[start of Selected text]

This code below generates a list of primes upto 1 million. Using that list, you can test for primes < 1 Trillion in a reasonably fast way. This runs in a pretty fast time for 10-12 digit primes.

import math
from itertools import islice
# number of primes below the square root of x
# works well when x is large (x > 20 and much larger)
numchecks = lambda x: int((math.sqrt(x))/(math.log(math.sqrt(x)) - 1.084)) + 1

primes = [2,3,5]
primes = primes + [x for x in range(7, 48, 2) if all((x%y for y in islice( primes, 1, int(math.sqrt(x)) )))]
primes = primes + [x for x in range(49, 2400, 2) if all((x%y for y in islice( primes, 1, numchecks(x) )))]
primes = primes + [x for x in range(2401, 1000000, 2) if all((x%y for y in islice( primes, 1, numchecks(x) )))]

You can increase the number of saved primes by extending the process above, but the program will take a long time (but one time only process).

[end of Selected text]
[start of Recorded information]

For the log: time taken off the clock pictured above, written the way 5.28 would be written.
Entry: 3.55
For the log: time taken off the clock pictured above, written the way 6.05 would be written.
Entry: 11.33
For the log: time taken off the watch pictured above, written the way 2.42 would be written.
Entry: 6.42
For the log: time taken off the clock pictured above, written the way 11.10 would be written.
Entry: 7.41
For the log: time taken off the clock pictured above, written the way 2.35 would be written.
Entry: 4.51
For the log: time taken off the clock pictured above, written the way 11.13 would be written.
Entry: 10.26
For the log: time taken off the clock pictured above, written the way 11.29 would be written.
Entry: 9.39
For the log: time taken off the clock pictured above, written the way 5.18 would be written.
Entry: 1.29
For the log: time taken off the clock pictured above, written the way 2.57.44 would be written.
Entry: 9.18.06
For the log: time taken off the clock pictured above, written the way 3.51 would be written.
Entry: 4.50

[end of Recorded information]
[start of Recorded information]

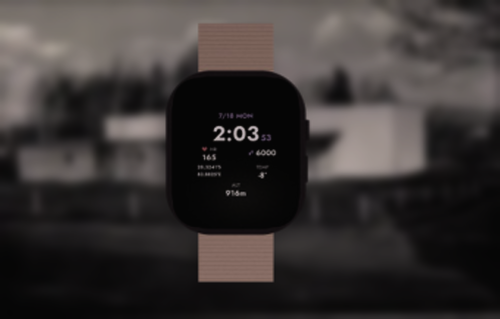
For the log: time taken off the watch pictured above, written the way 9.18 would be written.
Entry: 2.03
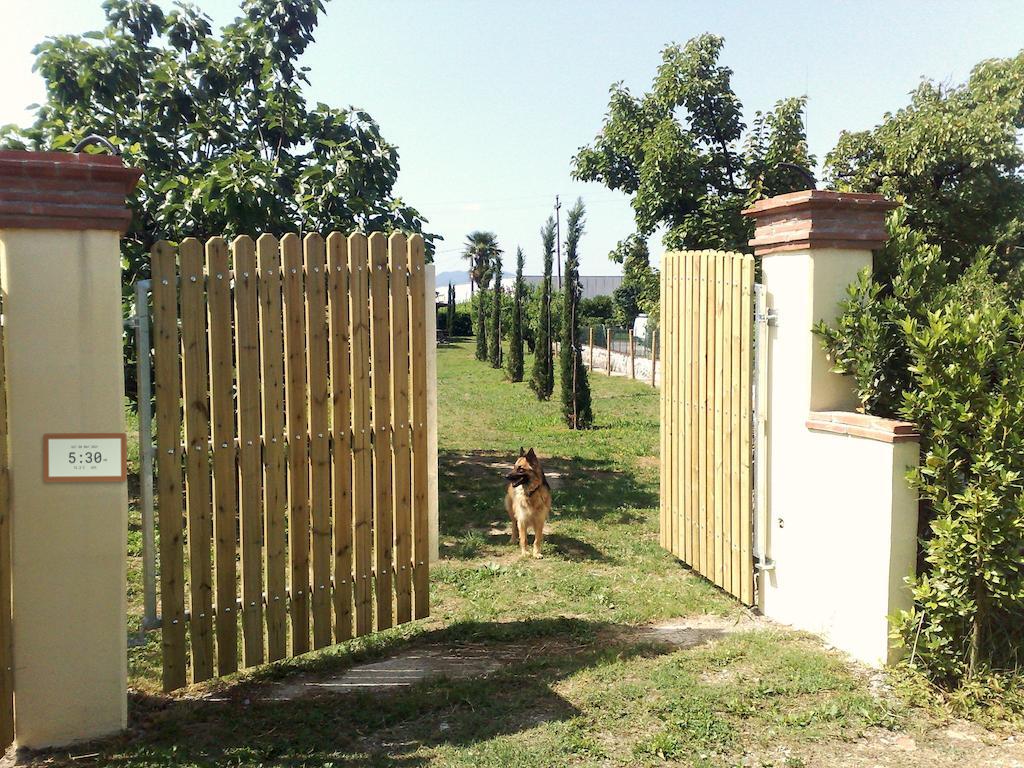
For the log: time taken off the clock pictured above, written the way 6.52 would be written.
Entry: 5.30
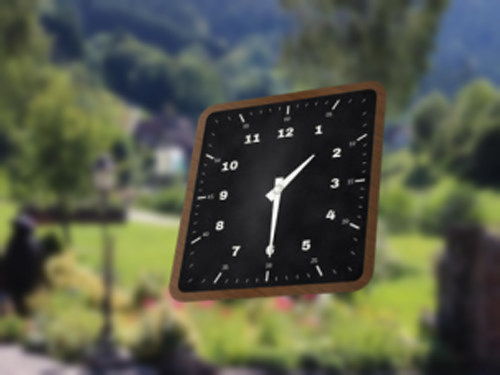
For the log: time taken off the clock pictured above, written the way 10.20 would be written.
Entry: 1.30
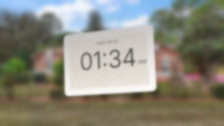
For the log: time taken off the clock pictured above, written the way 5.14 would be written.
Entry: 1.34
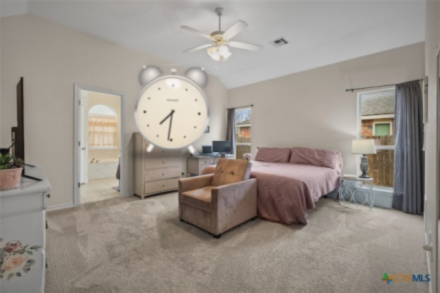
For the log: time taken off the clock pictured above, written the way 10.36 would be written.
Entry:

[end of Recorded information]
[start of Recorded information]

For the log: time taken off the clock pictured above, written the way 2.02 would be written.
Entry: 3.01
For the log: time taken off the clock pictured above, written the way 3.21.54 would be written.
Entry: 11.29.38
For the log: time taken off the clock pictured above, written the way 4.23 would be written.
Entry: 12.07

[end of Recorded information]

- _Exercise requirements_:
1. Render this sentence from the post on generating primes into Spanish: "This runs in a pretty fast time for 10-12 digit primes."
2. In the post on generating primes, up to what number does the code produce its list of primes?
3. Retype the part of the post on generating primes starting with "This code below" and going on through "and much larger)".

- _Exercise responses_:
1. Esto se ejecuta en un tiempo bastante rápido para primos de 10 a 12 dígitos.

2. Up to 1 million.

3.
This code below generates a list of primes upto 1 million. Using that list, you can test for primes < 1 Trillion in a reasonably fast way. This runs in a pretty fast time for 10-12 digit primes.

import math
from itertools import islice
# number of primes below the square root of x
# works well when x is large (x > 20 and much larger)